Problem to work on - Whatever lies between the line that holds "Figure 5. In" and the final line of the records below, both included, should be repeated exactly; leave out the pictures and add nothing.

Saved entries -
========================================================================
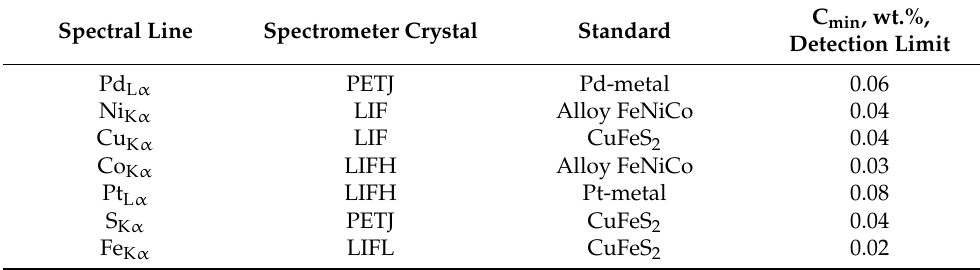
Table 1. The standards and detection limits for microprobe analysis. Spectral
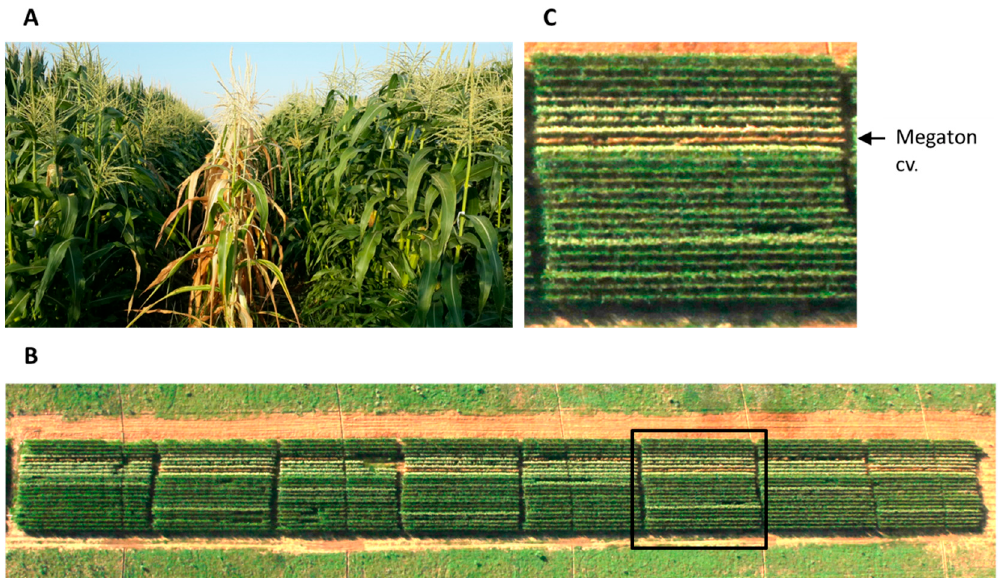
Figure 1. Field observation for assessing maize cultivars’ resistance/susceptibility to late wilt disease. The commercial maize field near Kibbutz Amir in the Hula Valley (Upper Galilee, northern Israel) was photographed 66 days after sowing (DAS), 10 days after fertilization (DAF, at July 30, 2017). ( A ). The wilted Megaton cv. plot. ( B ). An aerial photograph of the test field (photographed by Asaf Solomon). ( C ). Magnification of a portion marked by a black box in the whole field photo ( B ). The wilted Megaton cv. can be seen from the air as a brown strip.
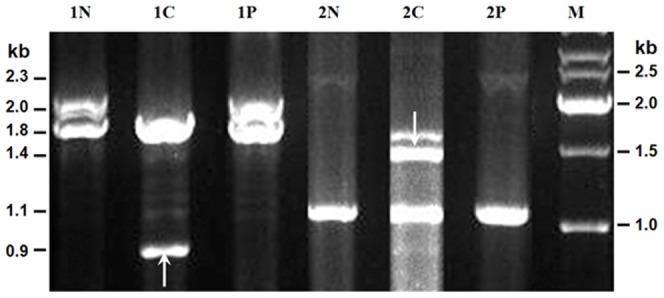
Instability of MUC5AC-u repetitive region in normal, para-carcinoma, and cancer tissues from patients with gastric cancers.Genomic DNA was analyzed from cancer, para-carcinoma and surrounding normal tissues of patients. The sizes of MUC5AC-u repetitive region were analyzed by PCR. N indicated gastric normal tissues, C indicated cancer tissues, P indicated para-carcinoma tissues, and M indicated the size marker. Rearrangements in cancer tissues are indicated by arrows. Heterozygotes have an additional hetero-duplex band (lane of 2C).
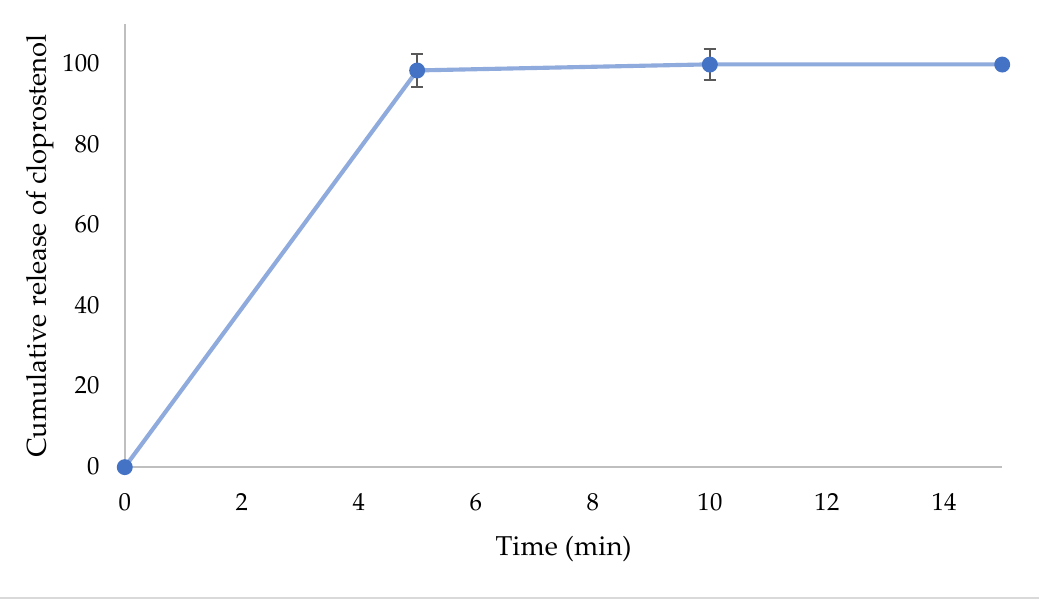
Figure 5. In vitro release profile of cloprostenol IR formulation. Each data point is the mean ± standard deviation of the triplicate.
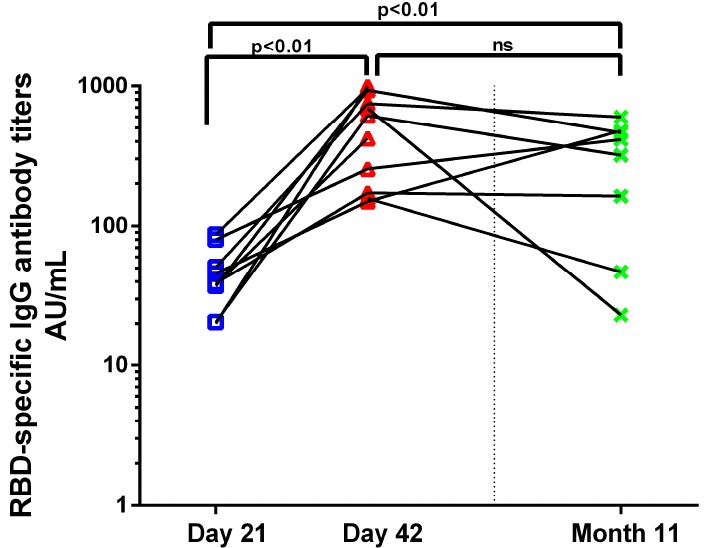
Figure 4. Humoral response to BNT162b2. Kinetics of RBD-specific IgG antibody titers before (D21) and 3 weeks (D42) after the second BNT162b2 dose and 3 weeks after an anamnestic dose (Month 11) in vaccinated individuals. Each dot represents a serum sample.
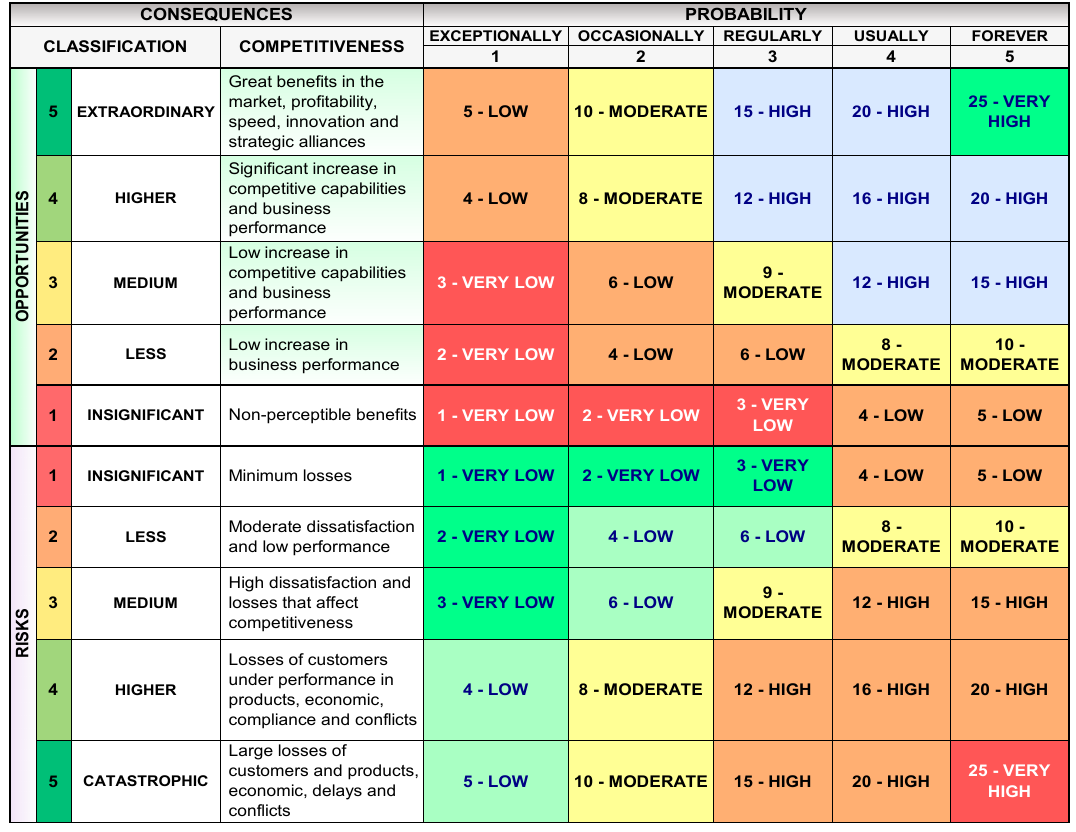
Figure 10. Parameterization of the application of the comprehensive R/O management model.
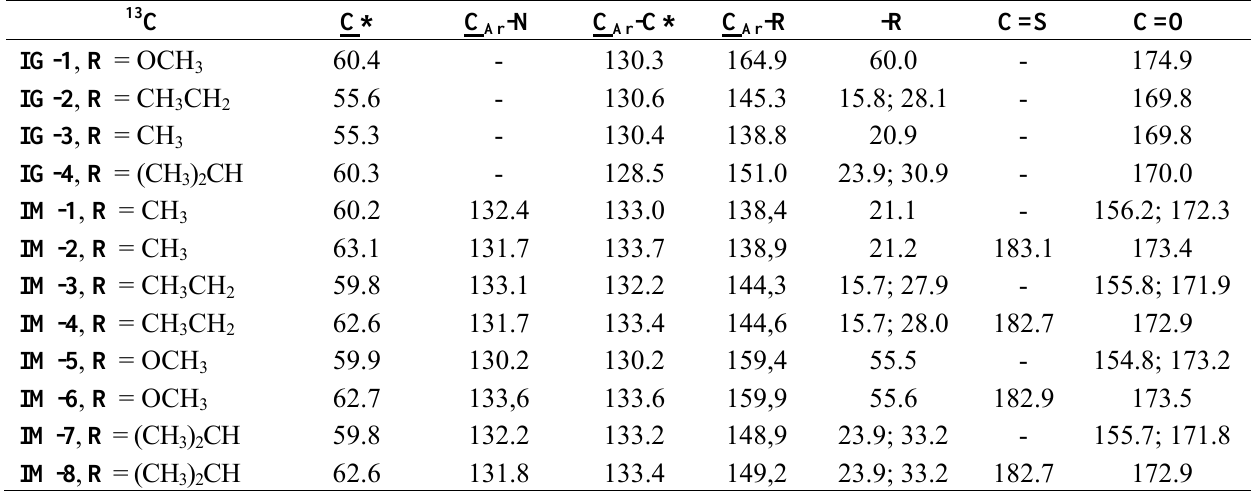
): Chemical shifts δ (ppm) from 6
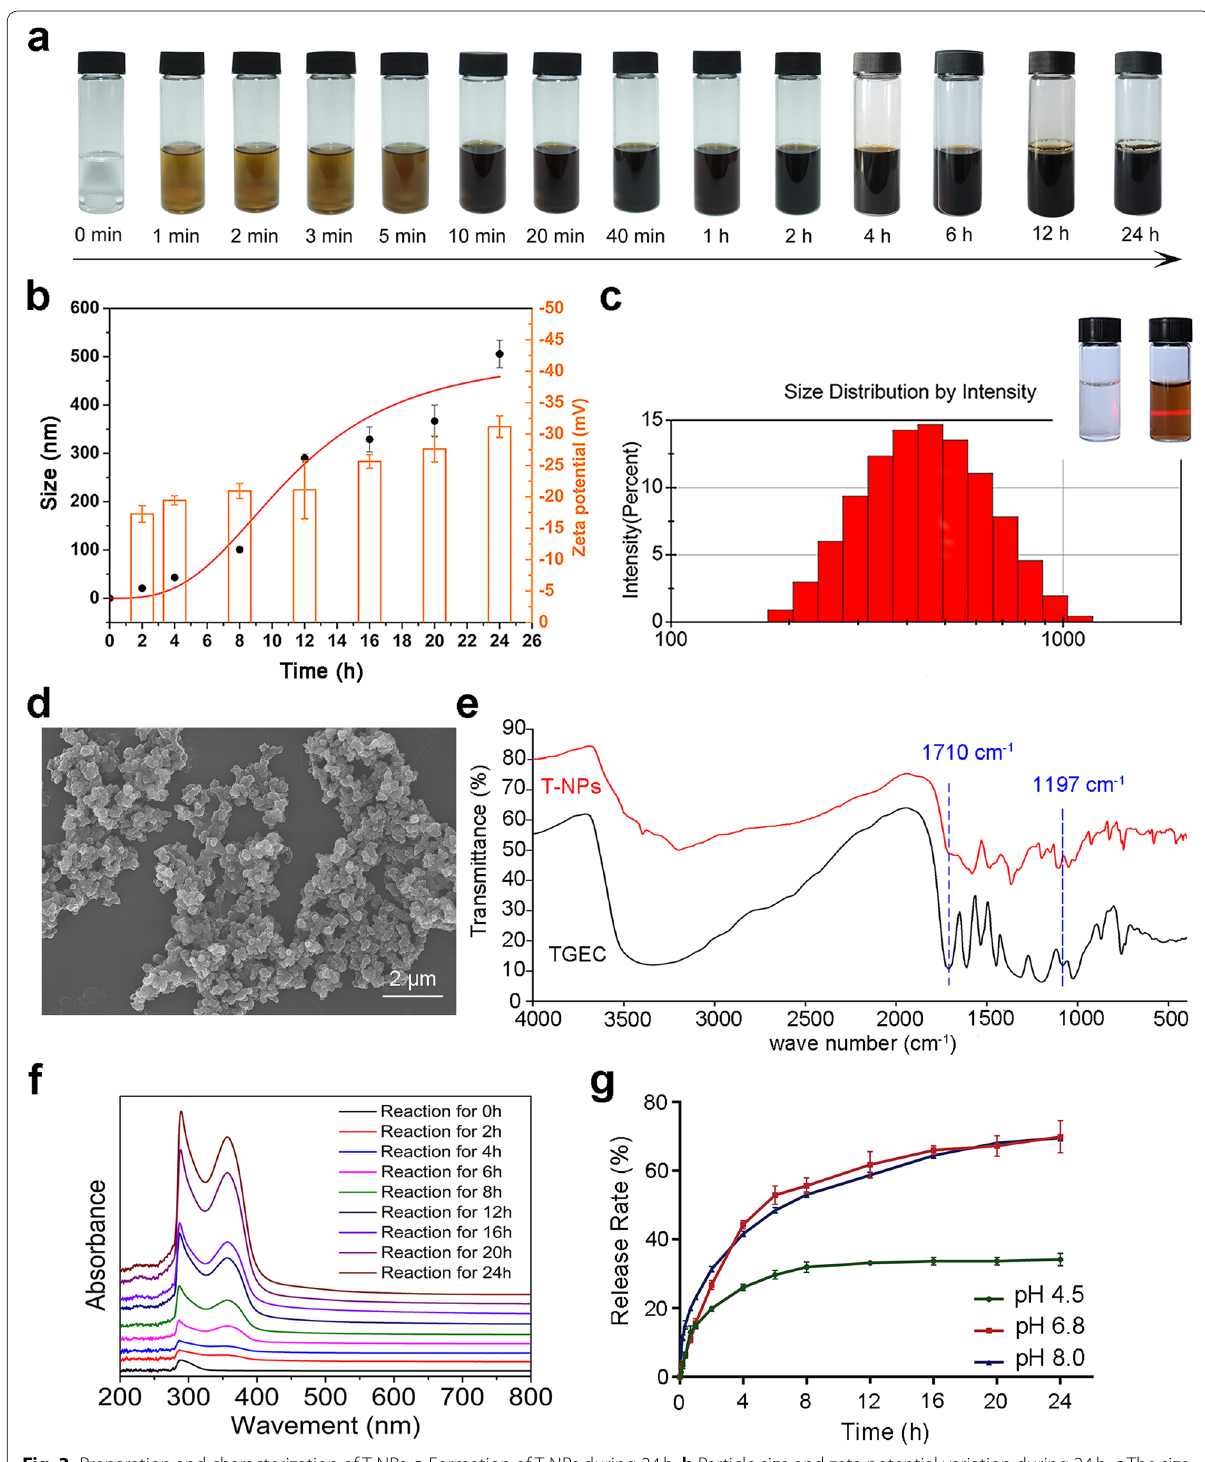
Fig. 3 Preparation and characterization of T-NPs. a Formation of T-NPs during 24 h. b Particle size and zeta potential variation during 24 h. c The size distribution of T-NPs at reaction 24 h. The Tyndall effect of TGEC (left) and T-NPs solution (right) at reaction 4 h was shown in inset photo of 3C. d SEM image of T-NPs at reaction 24 h. e Infrared spectrum absorption of TGEC (black) and T-NPs (red). f The UV-Vis spectrum of TGEC (black curve) and T-NPs (red curve). g The accumulated release rate of T-NPs in artificial saliva with different pH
========================================================================
Answer for this exercise -
Figure 5. In vitro release profile of cloprostenol IR formulation. Each data point is the mean ± standard deviation of the triplicate.
Figure 4. Humoral response to BNT162b2. Kinetics of RBD-specific IgG antibody titers before (D21) and 3 weeks (D42) after the second BNT162b2 dose and 3 weeks after an anamnestic dose (Month 11) in vaccinated individuals. Each dot represents a serum sample.
Figure 10. Parameterization of the application of the comprehensive R/O management model.
): Chemical shifts δ (ppm) from 6
Fig. 3 Preparation and characterization of T-NPs. a Formation of T-NPs during 24 h. b Particle size and zeta potential variation during 24 h. c The size distribution of T-NPs at reaction 24 h. The Tyndall effect of TGEC (left) and T-NPs solution (right) at reaction 4 h was shown in inset photo of 3C. d SEM image of T-NPs at reaction 24 h. e Infrared spectrum absorption of TGEC (black) and T-NPs (red). f The UV-Vis spectrum of TGEC (black curve) and T-NPs (red curve). g The accumulated release rate of T-NPs in artificial saliva with different pH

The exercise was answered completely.